Stated goal:
Count the lines in the rows below that contain the string "watch". Case counts, so give only that number.

Rows:
#####
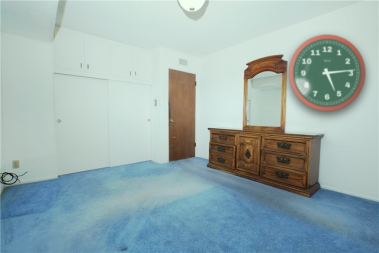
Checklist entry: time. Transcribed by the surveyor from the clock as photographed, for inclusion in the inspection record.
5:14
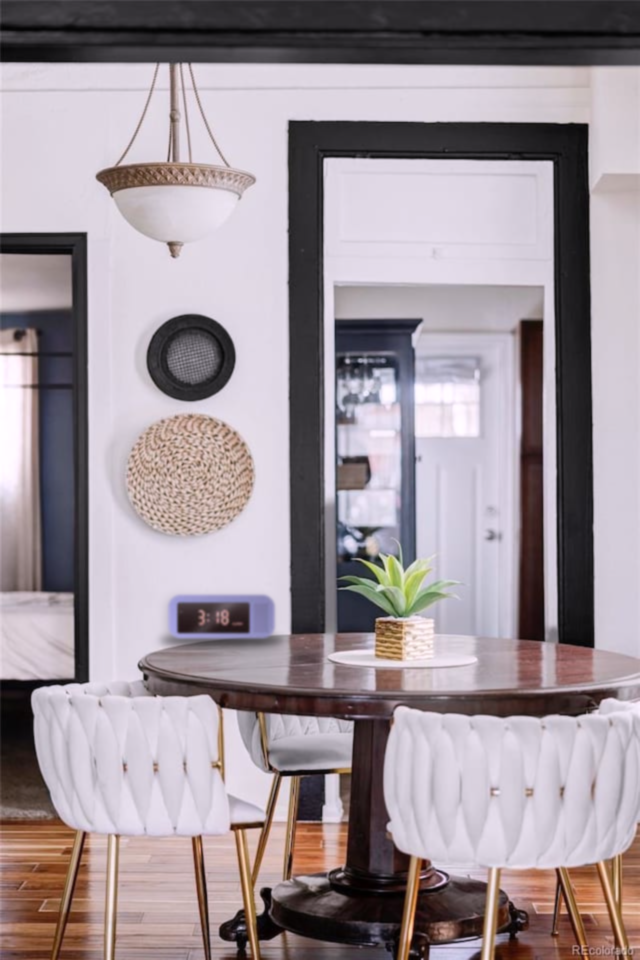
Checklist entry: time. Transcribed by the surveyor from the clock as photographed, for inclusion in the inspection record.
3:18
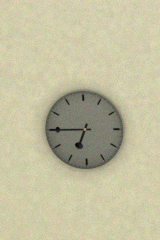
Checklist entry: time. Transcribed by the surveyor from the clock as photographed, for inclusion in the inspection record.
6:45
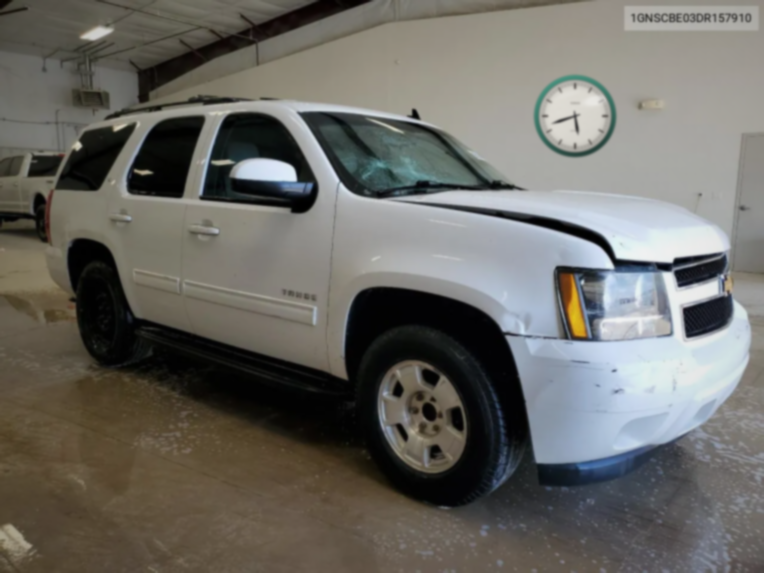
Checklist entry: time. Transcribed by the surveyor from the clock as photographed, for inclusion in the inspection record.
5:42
#####
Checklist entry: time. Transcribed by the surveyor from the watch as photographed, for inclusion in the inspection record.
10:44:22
#####
Final result:
1